The right of access to beauty and nature is an essential element towards the wellbeing of every man, woman and child.

Rachel Carson

A picture of Rachel smiling, she has short dark hair and light coloured eyes. She wears a white shirt with a dark coloured vest over it.

American marine biologist and author Rachel Carson challenged the belief that humans could dominate nature through the use of chemicals, for example in farming and agriculture. She questioned the scope and direction of modern science and initiated the contemporary environmental movement.

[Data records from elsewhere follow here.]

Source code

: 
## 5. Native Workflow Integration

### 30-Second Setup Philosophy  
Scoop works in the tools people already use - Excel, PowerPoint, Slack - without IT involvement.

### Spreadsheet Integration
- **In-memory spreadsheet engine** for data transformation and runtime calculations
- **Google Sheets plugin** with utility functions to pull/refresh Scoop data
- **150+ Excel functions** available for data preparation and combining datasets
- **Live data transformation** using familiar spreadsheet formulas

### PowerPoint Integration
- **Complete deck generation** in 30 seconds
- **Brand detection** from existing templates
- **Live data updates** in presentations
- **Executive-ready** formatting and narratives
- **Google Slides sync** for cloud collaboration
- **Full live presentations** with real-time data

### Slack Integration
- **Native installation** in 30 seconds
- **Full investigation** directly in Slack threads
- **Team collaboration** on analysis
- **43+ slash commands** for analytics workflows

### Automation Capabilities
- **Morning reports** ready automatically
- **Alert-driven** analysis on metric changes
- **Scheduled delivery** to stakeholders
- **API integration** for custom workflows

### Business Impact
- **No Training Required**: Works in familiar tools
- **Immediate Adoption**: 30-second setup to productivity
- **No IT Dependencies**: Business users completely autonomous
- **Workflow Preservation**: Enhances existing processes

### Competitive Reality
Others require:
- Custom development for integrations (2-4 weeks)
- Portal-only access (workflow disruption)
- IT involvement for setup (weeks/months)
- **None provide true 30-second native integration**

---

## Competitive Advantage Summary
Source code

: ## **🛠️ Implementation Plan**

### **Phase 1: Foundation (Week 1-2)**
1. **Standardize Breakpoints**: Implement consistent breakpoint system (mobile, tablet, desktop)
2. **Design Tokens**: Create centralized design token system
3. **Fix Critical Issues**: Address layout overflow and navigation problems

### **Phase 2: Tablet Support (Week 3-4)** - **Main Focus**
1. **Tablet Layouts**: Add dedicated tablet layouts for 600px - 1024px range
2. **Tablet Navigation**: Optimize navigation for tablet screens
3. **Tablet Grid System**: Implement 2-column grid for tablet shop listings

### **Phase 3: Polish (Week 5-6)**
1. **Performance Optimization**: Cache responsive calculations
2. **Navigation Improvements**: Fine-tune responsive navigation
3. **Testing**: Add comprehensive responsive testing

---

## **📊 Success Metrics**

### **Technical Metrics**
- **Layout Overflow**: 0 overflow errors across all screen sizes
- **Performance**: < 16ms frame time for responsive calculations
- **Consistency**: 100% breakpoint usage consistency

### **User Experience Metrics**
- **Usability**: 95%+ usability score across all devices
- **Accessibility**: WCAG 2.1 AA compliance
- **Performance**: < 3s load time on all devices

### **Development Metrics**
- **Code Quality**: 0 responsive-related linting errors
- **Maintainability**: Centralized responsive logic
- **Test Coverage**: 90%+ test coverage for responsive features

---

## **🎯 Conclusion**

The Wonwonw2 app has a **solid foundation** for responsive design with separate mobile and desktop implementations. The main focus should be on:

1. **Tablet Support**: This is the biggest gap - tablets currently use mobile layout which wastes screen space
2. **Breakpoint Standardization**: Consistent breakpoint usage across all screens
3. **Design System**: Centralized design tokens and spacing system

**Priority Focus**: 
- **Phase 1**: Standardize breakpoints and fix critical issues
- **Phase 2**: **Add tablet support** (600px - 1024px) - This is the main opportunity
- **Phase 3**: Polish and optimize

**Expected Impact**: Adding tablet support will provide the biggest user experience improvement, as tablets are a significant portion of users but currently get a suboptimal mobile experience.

Her book Silent Spring, which highlighted problems caused by synthetic pesticides, was met with fierce opposition by chemical companies but gradually led to a ban on the insecticide DDT and other pesticides.

But man is a part of nature, and his war against nature is inevitably a war against himself.

A Look at today’s women environmentalists

A drawing of a helicopter hovering over a man watering a plant. The text below the helicopter reads 'Come in HQ. I see signs of protest, please send reinforcement!'

There are prominent women working towards supporting climate actions such as Brazil’s Minister of the Environment and Climate Change, Marina Silva, Swedish climate activist Greta Thunberg and more.

But there are some voices in the environmental cause that rarely reach the spotlight - those of people with disabilities. Climate change affects everyone but those affected first are marginalised groups, with the disability community affected the most.

A picture from #fridaysforfuture demonstration in Munich. A couple of hundreds of pupils demonstrated for climate justice. Protest signs read ' There is no Planet B' and 'This is our future'.

Climate activist Pauline Castres has spent decades working on global health and disability rights policies. She also writes for The British Medical Journal and The Lancet on the effects of air pollution on public health.

success is when a policy delivers concrete and sustainable changes to help those who are most left behind. There are huge inequalities even within activism spaces, and we can only call ourselves successful when the poorest and most marginalised experience a real difference in their lives

Disability policy researcher Valerie Novack works on issues that affect multiply marginalised people with disabilities. She focuses on climate action and the effects of urban planning on housing and transportation. She realised that few states in the US had plans for protecting and evacuating disabled citizens in the event of a disaster.

If a global pandemic or an unlivable increase in rent costs don’t push our government to make changes, what can I accomplish?

She focuses now on her community, providing food locally and researching programmes run by people with disabilities.

Within discussions and actions around creating better environments for our future, no one should be left behind. Marginalised people's needs need to be at the forefront.

SustainedAbility a disability led network working on environmental justice and disability is a space were the disability community and allies can co-create empowering changes.